▸ TEXTO CITADO:
+++

Como forma de garantir o princípio da igualdade de remuneração e de situação
profissional para trabalho igual, a lei generaliza a aplicação das disposições
de qualquer instrumento de regulamentação colectiva de trabalho que estabeleçam
profissões e categorias profissionais que se destinem especificamente a
trabalhadores do sexo feminino ou masculino. Mais do que isso, estabelece que
devem ser substituídas pela disposição mais favorável, a qual passa a abranger
os trabalhadores de ambos os sexos, as normas de instrumentos de regulamentação
colectiva de trabalho ou de regulamentos internos da empresa que estabeleçam
condições de trabalho, designadamente retribuições aplicáveis exclusivamente a
trabalhadores masculinos ou femininos para categorias profissionais com
conteúdo funcional igual ou equivalente.
A legislação procura ainda implicar os parceiros sociais ao nível da empresa na
promoção da igualdade, recomendando a inclusão nos instrumentos de
regulamentação colectiva de trabalho (IRCT) de disposições que visem a efectiva
aplicação das normas sobre igualdade e não discriminação em função do sexo.
Todavia, diferindo da opção assumida por outros regimes legislativos, de que é
exemplo o caso francês, não existe em Portugal nenhuma obrigação de negociar a
igualdade profissional e apenas para as empresas do sector empresarial do
estado foi tornada obrigatória a elaboração de planos de igualdade nas
empresas.

+++

▸ REGISTOS FORNECIDOS:
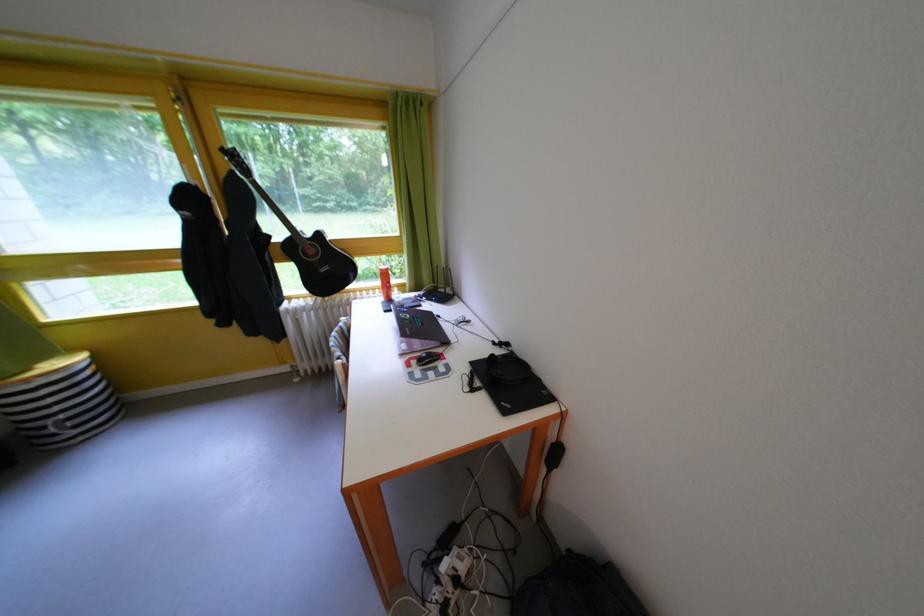
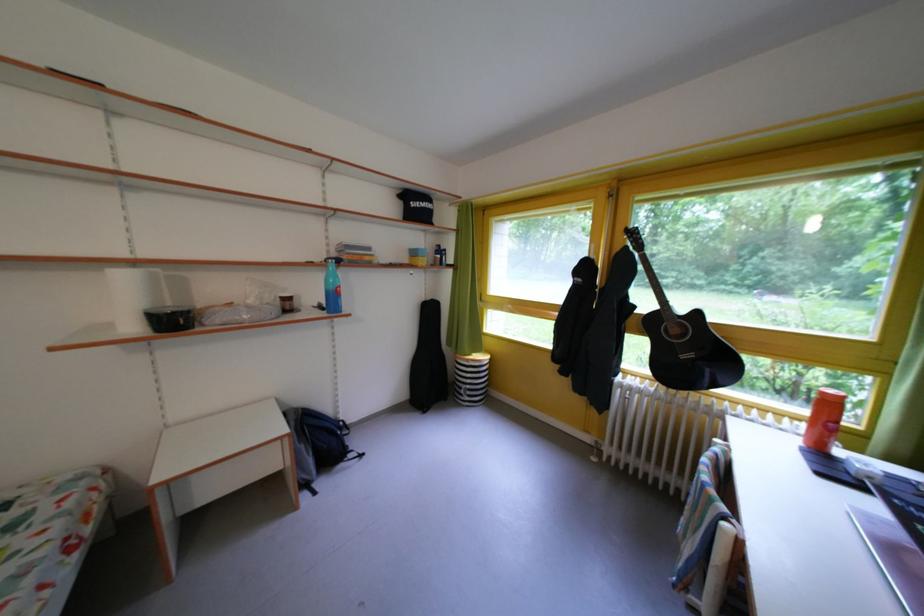
Locate, in the second image, the point that corresponds to [333,276] in the first image.

(693, 362)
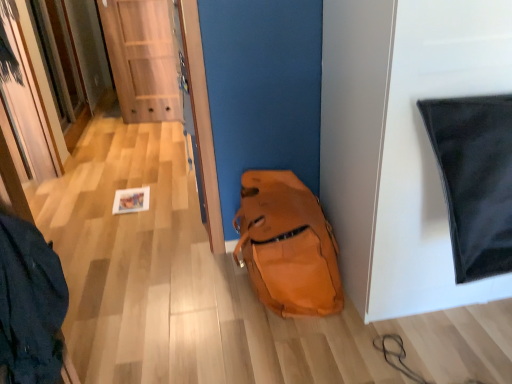
Locate an element on the screen. vacant space in front of wooden door at center is located at coordinates (158, 128).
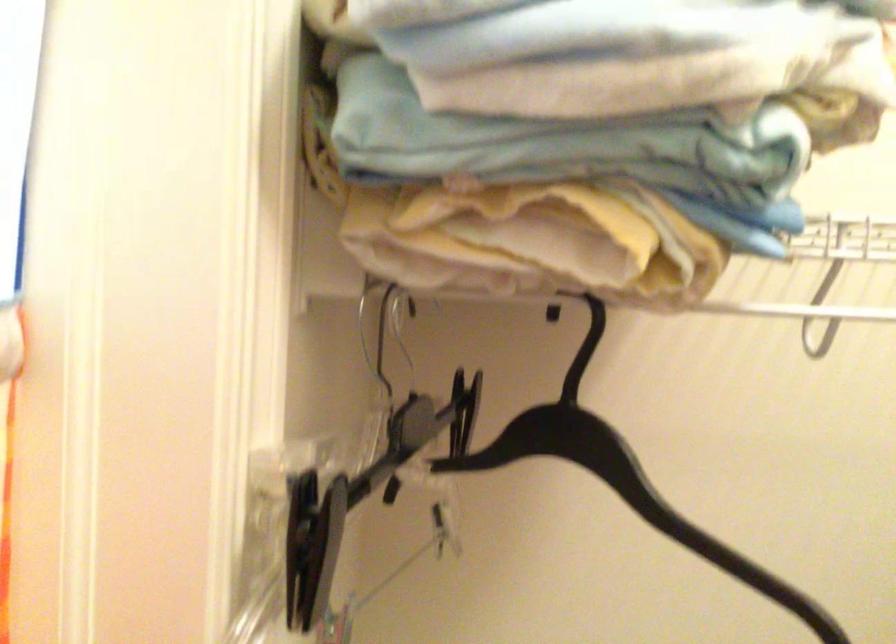
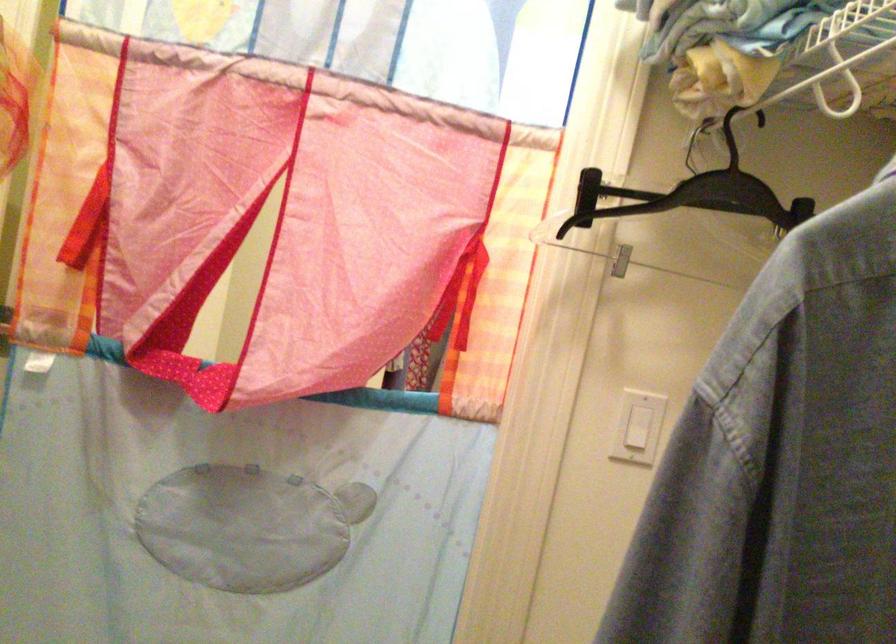
Where in the second image is the point corresponding to the point at 521,455 from the first image?

(693, 194)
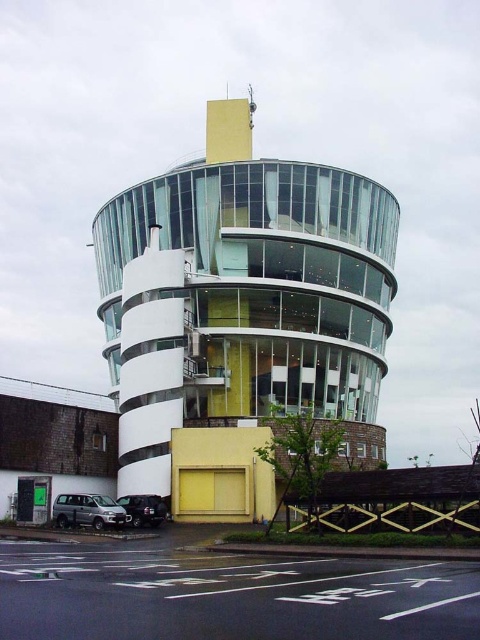
Question: Can you confirm if transparent glass tower at center is positioned below silver metallic van at lower left?

Choices:
 (A) yes
 (B) no

Answer: (B)

Question: Can you confirm if transparent glass tower at center is positioned to the right of shiny black suv at lower left?

Choices:
 (A) yes
 (B) no

Answer: (A)

Question: Is transparent glass tower at center smaller than silver metallic van at lower left?

Choices:
 (A) yes
 (B) no

Answer: (B)

Question: Which object is closer to the camera taking this photo?

Choices:
 (A) silver metallic van at lower left
 (B) shiny black suv at lower left

Answer: (A)

Question: Which object appears farthest from the camera in this image?

Choices:
 (A) shiny black suv at lower left
 (B) silver metallic van at lower left

Answer: (A)

Question: Which point is closer to the camera taking this photo?

Choices:
 (A) (365, 241)
 (B) (90, 515)

Answer: (B)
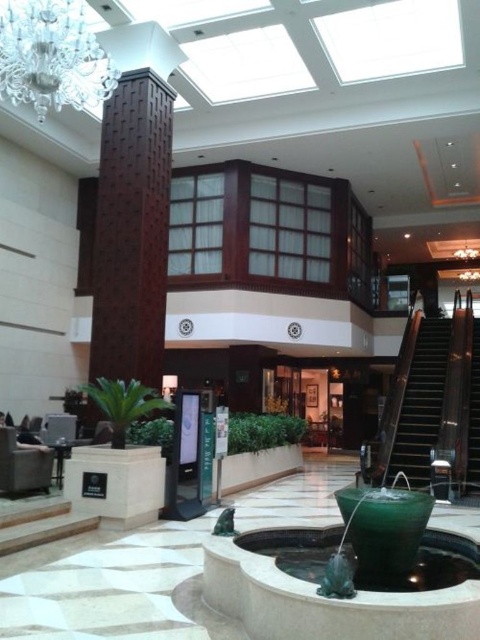
Does green glass bowl at center have a lesser width compared to metallic staircase at right?

Indeed, green glass bowl at center has a lesser width compared to metallic staircase at right.

Is green glass bowl at center wider than metallic staircase at right?

No.

Describe the element at coordinates (384, 528) in the screenshot. This screenshot has width=480, height=640. I see `green glass bowl at center` at that location.

At what (x,y) coordinates should I click in order to perform the action: click on green glass bowl at center. Please return your answer as a coordinate pair (x, y). Looking at the image, I should click on (384, 528).

Is crystal glass chandelier at upper left further to the viewer compared to brown wooden stairs at right?

No, it is not.

Image resolution: width=480 pixels, height=640 pixels. Describe the element at coordinates (51, 56) in the screenshot. I see `crystal glass chandelier at upper left` at that location.

This screenshot has width=480, height=640. Find the location of `crystal glass chandelier at upper left`. crystal glass chandelier at upper left is located at coordinates (51, 56).

Where is `crystal glass chandelier at upper left`? crystal glass chandelier at upper left is located at coordinates (51, 56).

Is point (458, 600) less distant than point (444, 339)?

Yes, it is.

Between point (228, 609) and point (432, 320), which one is positioned in front?

Point (228, 609) is more forward.

Image resolution: width=480 pixels, height=640 pixels. Find the location of `green marble fountain at center`. green marble fountain at center is located at coordinates (374, 522).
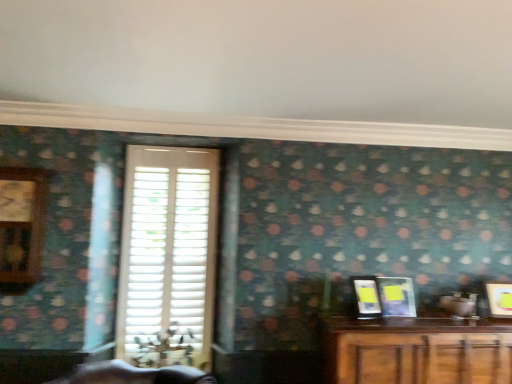
Question: Is metallic silver picture frame at right, which is counted as the second picture frame, starting from the right, to the left or to the right of wooden clock at left in the image?

Choices:
 (A) right
 (B) left

Answer: (A)

Question: Considering the positions of point (410, 311) and point (10, 264), is point (410, 311) closer or farther from the camera than point (10, 264)?

Choices:
 (A) closer
 (B) farther

Answer: (B)

Question: Which of these objects is positioned farthest from the matte black picture frame at right, which is counted as the 3th picture frame, starting from the right?

Choices:
 (A) wooden clock at left
 (B) matte yellow picture frame at right, which ranks as the 3th picture frame in left-to-right order
 (C) metallic silver picture frame at right, the second picture frame in the left-to-right sequence
 (D) white matte shutters at center

Answer: (A)

Question: Which object is the farthest from the wooden clock at left?

Choices:
 (A) metallic silver picture frame at right, the second picture frame in the left-to-right sequence
 (B) matte yellow picture frame at right, marked as the 1th picture frame in a right-to-left arrangement
 (C) matte black picture frame at right, which is counted as the 3th picture frame, starting from the right
 (D) white matte shutters at center

Answer: (B)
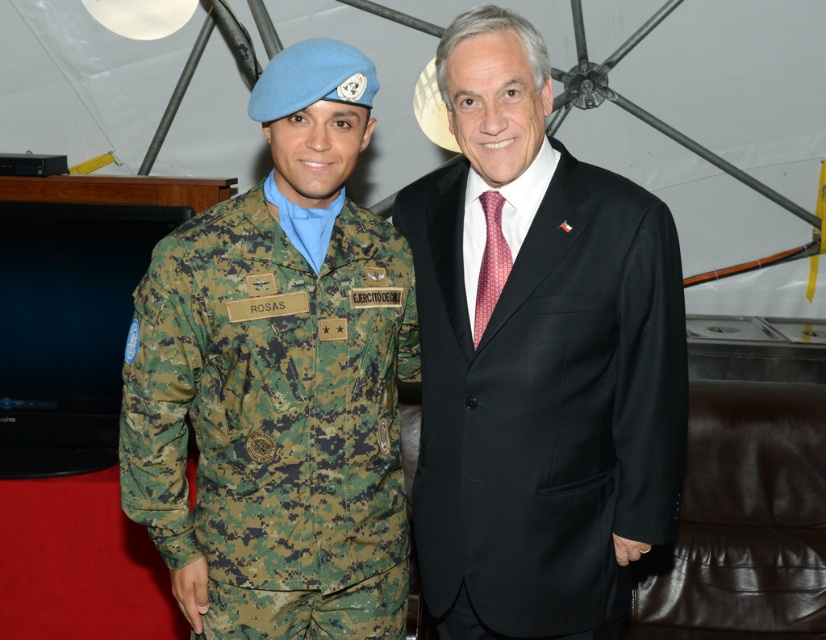
Question: Which object appears farthest from the camera in this image?

Choices:
 (A) black satin suit at center
 (B) red dotted fabric tie at center
 (C) camouflagetextured fabric at left

Answer: (B)

Question: Does camouflagetextured fabric at left have a smaller size compared to red dotted fabric tie at center?

Choices:
 (A) yes
 (B) no

Answer: (B)

Question: Which point is closer to the camera?

Choices:
 (A) (489, 198)
 (B) (393, 326)

Answer: (A)

Question: Can you confirm if camouflagetextured fabric at left is wider than red dotted fabric tie at center?

Choices:
 (A) no
 (B) yes

Answer: (B)

Question: Which of the following is the farthest from the observer?

Choices:
 (A) camouflagetextured fabric at left
 (B) red dotted fabric tie at center

Answer: (B)

Question: Does black satin suit at center have a greater width compared to camouflagetextured fabric at left?

Choices:
 (A) yes
 (B) no

Answer: (A)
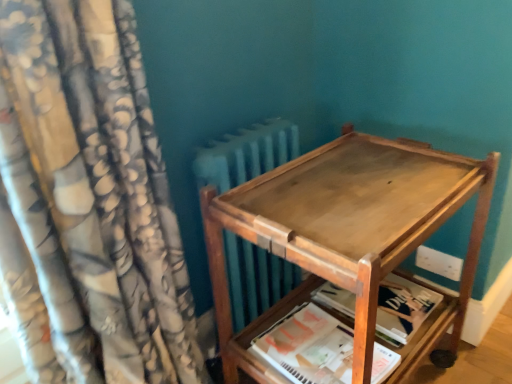
Where is `free spot above white paper at lower center, the second paperback book when ordered from back to front (from a real-world perspective)`? free spot above white paper at lower center, the second paperback book when ordered from back to front (from a real-world perspective) is located at coordinates (308, 353).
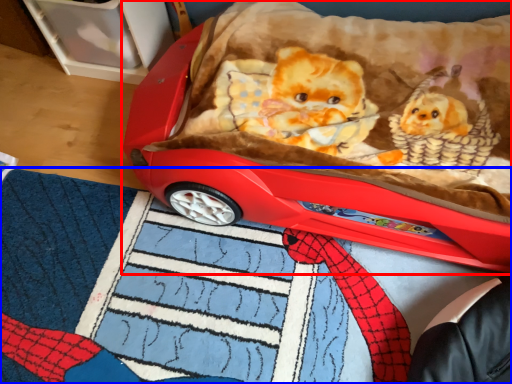
Question: Which of the following is the closest to the observer, toy (highlighted by a red box) or mat (highlighted by a blue box)?

Choices:
 (A) toy
 (B) mat

Answer: (B)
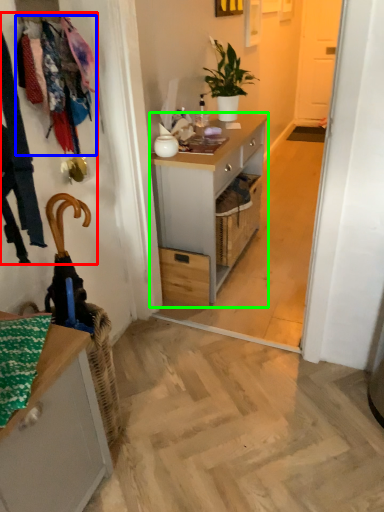
Question: Estimate the real-world distances between objects in this image. Which object is closer to laundry (highlighted by a red box), clothesline (highlighted by a blue box) or desk (highlighted by a green box)?

Choices:
 (A) clothesline
 (B) desk

Answer: (A)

+++

▸ TAREFAS:
a – Segundo o texto citado, para que empresas foi tornada obrigatória a elaboração de planos de igualdade?
b – Transcreva da listagem, sem alterações, o trecho que começa na linha que contém "Question: Which of these" e termina na linha que contém "Question: Which of the following is the farthest", incluindo ambas. Omita as imagens na resposta.

▸ RESPOSTAS:
a – Apenas para as empresas do sector empresarial do estado.

b –
Question: Which of these objects is positioned farthest from the matte black picture frame at right, which is counted as the 3th picture frame, starting from the right?

Choices:
 (A) wooden clock at left
 (B) matte yellow picture frame at right, which ranks as the 3th picture frame in left-to-right order
 (C) metallic silver picture frame at right, the second picture frame in the left-to-right sequence
 (D) white matte shutters at center

Answer: (A)

Question: Which object is the farthest from the wooden clock at left?

Choices:
 (A) metallic silver picture frame at right, the second picture frame in the left-to-right sequence
 (B) matte yellow picture frame at right, marked as the 1th picture frame in a right-to-left arrangement
 (C) matte black picture frame at right, which is counted as the 3th picture frame, starting from the right
 (D) white matte shutters at center

Answer: (B)
Question: Which object appears farthest from the camera in this image?

Choices:
 (A) black satin suit at center
 (B) red dotted fabric tie at center
 (C) camouflagetextured fabric at left

Answer: (B)

Question: Does camouflagetextured fabric at left have a smaller size compared to red dotted fabric tie at center?

Choices:
 (A) yes
 (B) no

Answer: (B)

Question: Which point is closer to the camera?

Choices:
 (A) (489, 198)
 (B) (393, 326)

Answer: (A)

Question: Can you confirm if camouflagetextured fabric at left is wider than red dotted fabric tie at center?

Choices:
 (A) no
 (B) yes

Answer: (B)

Question: Which of the following is the farthest from the observer?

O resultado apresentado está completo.